**Trecho do documento:**
Auxílio para entidades divide opiniões

Desde julho de 2011, nenhum projeto autorizando auxílio financeiro a entidades do município de Bento Gonçalves passou mais pela Câmara. O fato aconteceu após derrubada de lei que obrigava que qualquer auxílio passasse pela apreciação dos vereadores (veja quadro). Na época, os advogados consultados pelo SERRANOSSA tinham diferentes opiniões sobre o tema. Não havia um consenso se, de acordo com a legislação em vigor, cada repasse deveria ou não ter o aval do Legislativo. Nesta semana, um novo episódio voltou a reacender a polêmica. Isso porque foi negada a declaração de inconstitucionalidade de artigo de outra lei, que determina que o repasse de auxílios deve ser autorizado por lei específica.

**Extrato dos dados:**
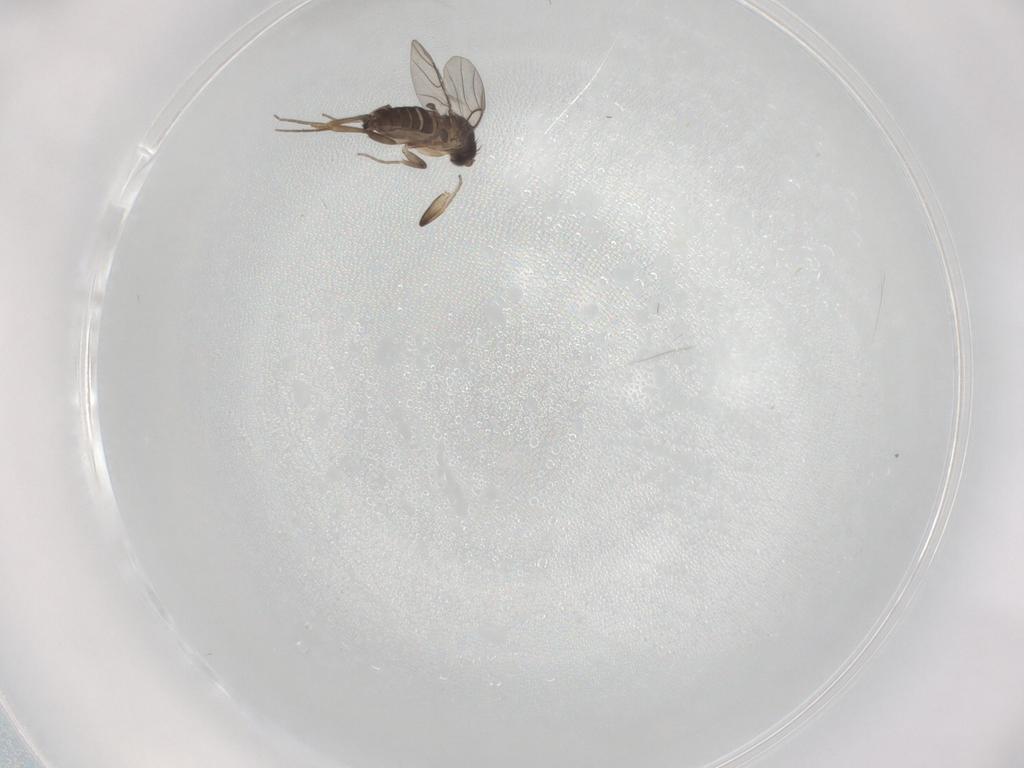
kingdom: Animalia
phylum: Arthropoda
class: Insecta
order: Diptera
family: Phoridae
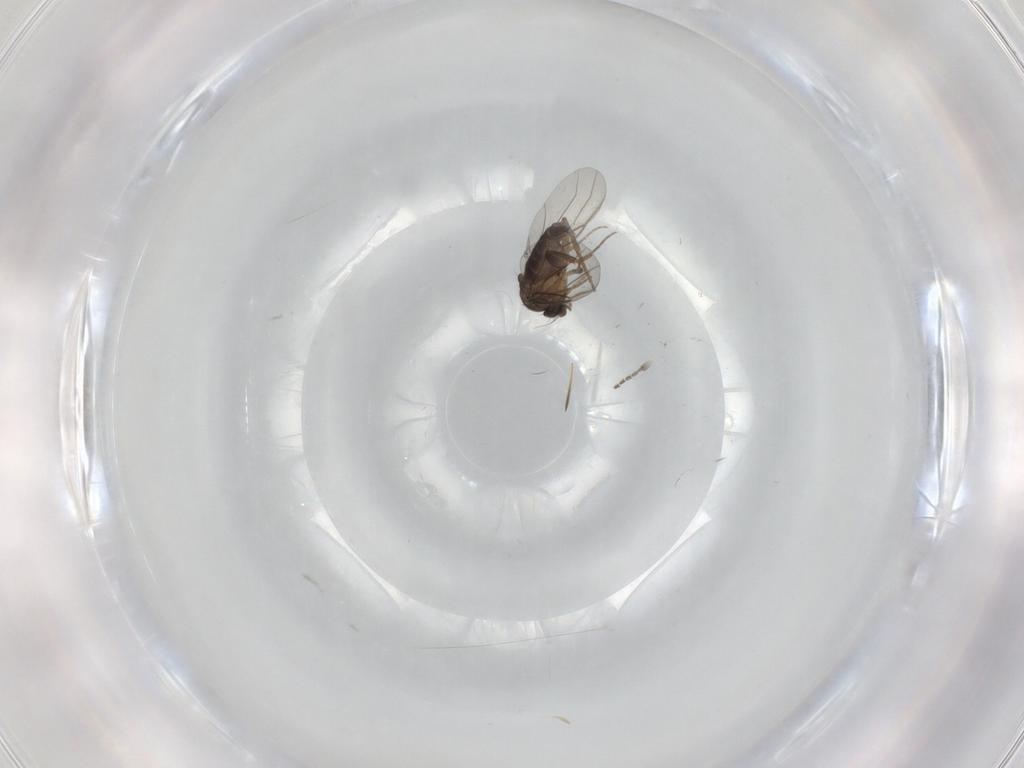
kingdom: Animalia
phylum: Arthropoda
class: Insecta
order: Diptera
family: Phoridae
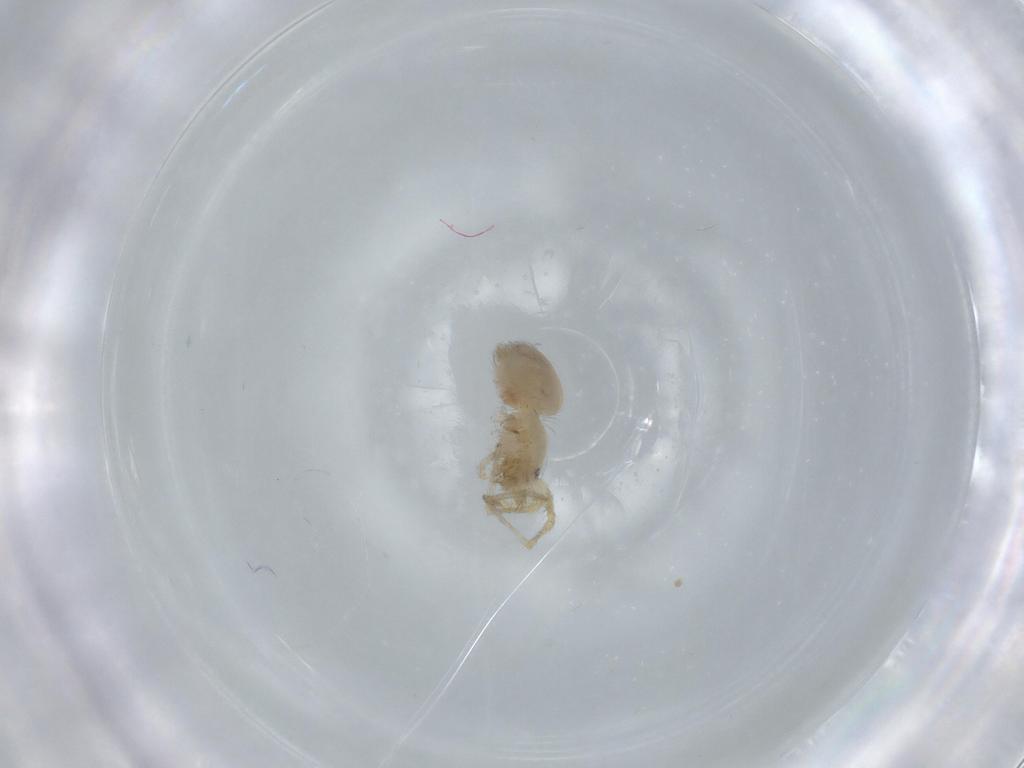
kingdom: Animalia
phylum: Arthropoda
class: Arachnida
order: Araneae
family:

**O que fazer:**
Reescreva o texto sobre o auxílio a entidades entre "Auxílio para entidades" e "por lei específica.", inclusive, trocando "vereadores" por "parlamentares municipais". Não é preciso consultar a listagem.

**Resposta do exercício:**
Auxílio para entidades divide opiniões

Desde julho de 2011, nenhum projeto autorizando auxílio financeiro a entidades do município de Bento Gonçalves passou mais pela Câmara. O fato aconteceu após derrubada de lei que obrigava que qualquer auxílio passasse pela apreciação dos parlamentares municipais (veja quadro). Na época, os advogados consultados pelo SERRANOSSA tinham diferentes opiniões sobre o tema. Não havia um consenso se, de acordo com a legislação em vigor, cada repasse deveria ou não ter o aval do Legislativo. Nesta semana, um novo episódio voltou a reacender a polêmica. Isso porque foi negada a declaração de inconstitucionalidade de artigo de outra lei, que determina que o repasse de auxílios deve ser autorizado por lei específica.